HALL, Sir James. On the Revolutions of the Earth's Surface. Edinburgh: Transactions of the Royal Society of Edinburgh, 1815.
4to. Recently bound in linen backed light blue paper-covered boards; pp. 139-211, 4 plates (one with handcolouring); fourth plate repaired to fore-edge, otherwise near fine.
First edition, disbound from Volume VII of the Transactions. This is a highly important paper, delivered to the Society in 1812, by Sir James Hall (1761-1832). It "demonstrates his powers of observation in the field and records a further attempt to reproduce a geological process experimentally" (DSB). A friend of James Hutton at Edinburgh University, he was an early supporter of Hutton's then radical notion that crystalline rocks had cooled from hot liquids generated deep within the earth. By the time of this paper he was moving beyond Hutton: " he took up the ideas of De Saussure and Pallas, suggesting that the earth's surface is reshaped and recycled, not by the ordinary processes of erosion as Hutton believed, but by immense tidal waves.

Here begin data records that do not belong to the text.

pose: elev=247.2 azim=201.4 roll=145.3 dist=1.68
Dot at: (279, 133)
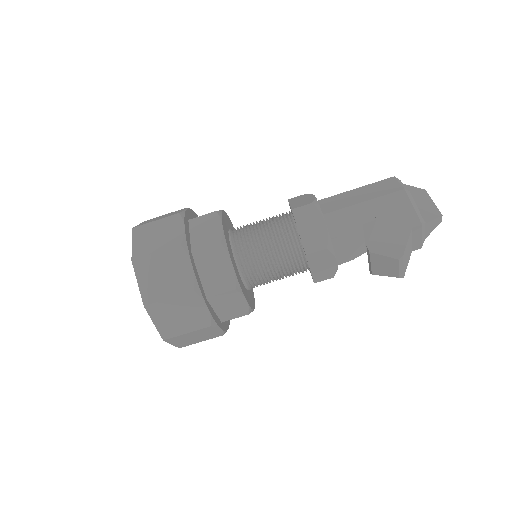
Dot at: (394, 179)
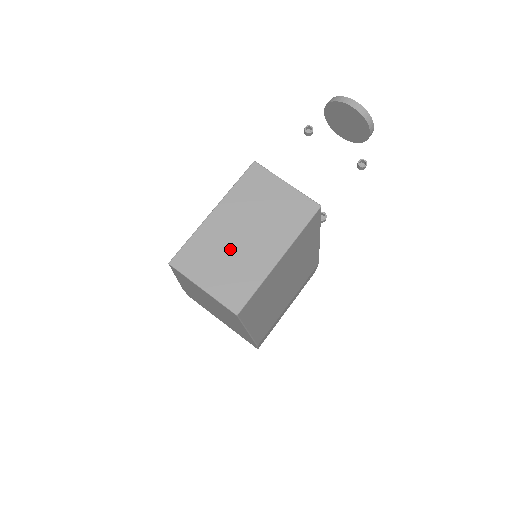
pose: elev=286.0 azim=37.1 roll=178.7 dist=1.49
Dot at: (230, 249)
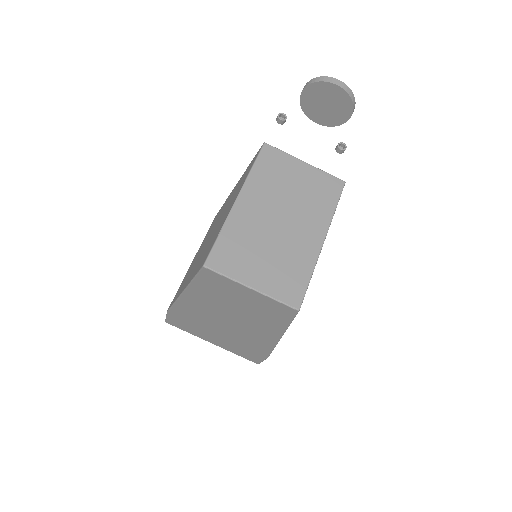
Dot at: (269, 239)
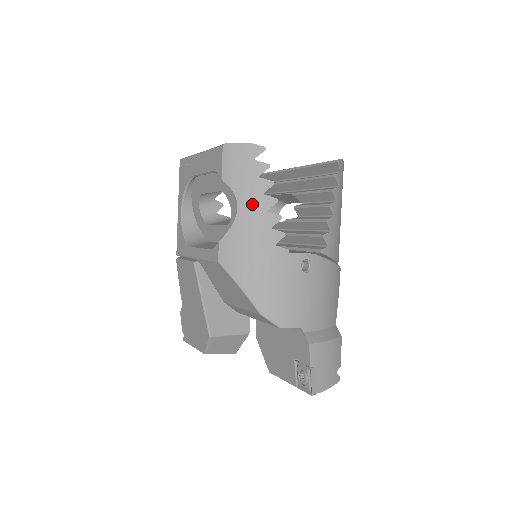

These he attempted to simulate ‘with explosions of some pounds of gunpowder under water’ (J. Hall, ‘Revolutions’, 156). Among the phenomena which he sought to explain were erratic boulders and slickensides" (ODNB). His work was instrumental in establishing the theories of Hutton as the new geological mainstream, rather than the conflicting ideas of Werner, and cemented his own claim as the founder of experimental geology.